*Task instructions*
Reproduce exactly the line that includes "Cet article fait partie du" and all lines after it, ending with the last line of the data.

··········

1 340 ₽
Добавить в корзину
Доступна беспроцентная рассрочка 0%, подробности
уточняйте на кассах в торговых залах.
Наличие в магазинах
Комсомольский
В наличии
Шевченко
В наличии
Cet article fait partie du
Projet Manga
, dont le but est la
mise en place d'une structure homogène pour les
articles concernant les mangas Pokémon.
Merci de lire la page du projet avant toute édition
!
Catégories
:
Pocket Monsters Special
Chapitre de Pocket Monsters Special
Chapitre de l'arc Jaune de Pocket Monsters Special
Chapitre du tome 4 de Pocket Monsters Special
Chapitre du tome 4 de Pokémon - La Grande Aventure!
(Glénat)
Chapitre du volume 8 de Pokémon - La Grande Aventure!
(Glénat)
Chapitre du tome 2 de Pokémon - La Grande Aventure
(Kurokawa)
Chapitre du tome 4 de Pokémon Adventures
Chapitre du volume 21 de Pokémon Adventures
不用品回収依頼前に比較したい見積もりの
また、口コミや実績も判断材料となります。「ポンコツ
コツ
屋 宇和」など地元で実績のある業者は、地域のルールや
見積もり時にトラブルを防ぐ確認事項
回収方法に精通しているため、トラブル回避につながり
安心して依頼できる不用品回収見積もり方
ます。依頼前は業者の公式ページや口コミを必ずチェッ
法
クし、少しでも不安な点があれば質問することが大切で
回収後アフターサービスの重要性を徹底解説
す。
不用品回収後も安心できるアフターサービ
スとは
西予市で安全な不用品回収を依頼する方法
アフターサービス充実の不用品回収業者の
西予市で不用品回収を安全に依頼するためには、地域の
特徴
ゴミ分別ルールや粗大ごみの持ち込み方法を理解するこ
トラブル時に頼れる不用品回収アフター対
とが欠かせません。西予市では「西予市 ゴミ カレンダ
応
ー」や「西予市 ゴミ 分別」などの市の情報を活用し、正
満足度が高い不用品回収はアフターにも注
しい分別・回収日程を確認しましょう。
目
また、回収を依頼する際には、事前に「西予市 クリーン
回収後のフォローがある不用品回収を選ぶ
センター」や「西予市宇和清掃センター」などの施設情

··········

*Answer to this exercise*
Cet article fait partie du
Projet Manga
, dont le but est la
mise en place d'une structure homogène pour les
articles concernant les mangas Pokémon.
Merci de lire la page du projet avant toute édition
!
Catégories
:
Pocket Monsters Special
Chapitre de Pocket Monsters Special
Chapitre de l'arc Jaune de Pocket Monsters Special
Chapitre du tome 4 de Pocket Monsters Special
Chapitre du tome 4 de Pokémon - La Grande Aventure!
(Glénat)
Chapitre du volume 8 de Pokémon - La Grande Aventure!
(Glénat)
Chapitre du tome 2 de Pokémon - La Grande Aventure
(Kurokawa)
Chapitre du tome 4 de Pokémon Adventures
Chapitre du volume 21 de Pokémon Adventures
不用品回収依頼前に比較したい見積もりの
また、口コミや実績も判断材料となります。「ポンコツ
コツ
屋 宇和」など地元で実績のある業者は、地域のルールや
見積もり時にトラブルを防ぐ確認事項
回収方法に精通しているため、トラブル回避につながり
安心して依頼できる不用品回収見積もり方
ます。依頼前は業者の公式ページや口コミを必ずチェッ
法
クし、少しでも不安な点があれば質問することが大切で
回収後アフターサービスの重要性を徹底解説
す。
不用品回収後も安心できるアフターサービ
スとは
西予市で安全な不用品回収を依頼する方法
アフターサービス充実の不用品回収業者の
西予市で不用品回収を安全に依頼するためには、地域の
特徴
ゴミ分別ルールや粗大ごみの持ち込み方法を理解するこ
トラブル時に頼れる不用品回収アフター対
とが欠かせません。西予市では「西予市 ゴミ カレンダ
応
ー」や「西予市 ゴミ 分別」などの市の情報を活用し、正
満足度が高い不用品回収はアフターにも注
しい分別・回収日程を確認しましょう。
目
また、回収を依頼する際には、事前に「西予市 クリーン
回収後のフォローがある不用品回収を選ぶ
センター」や「西予市宇和清掃センター」などの施設情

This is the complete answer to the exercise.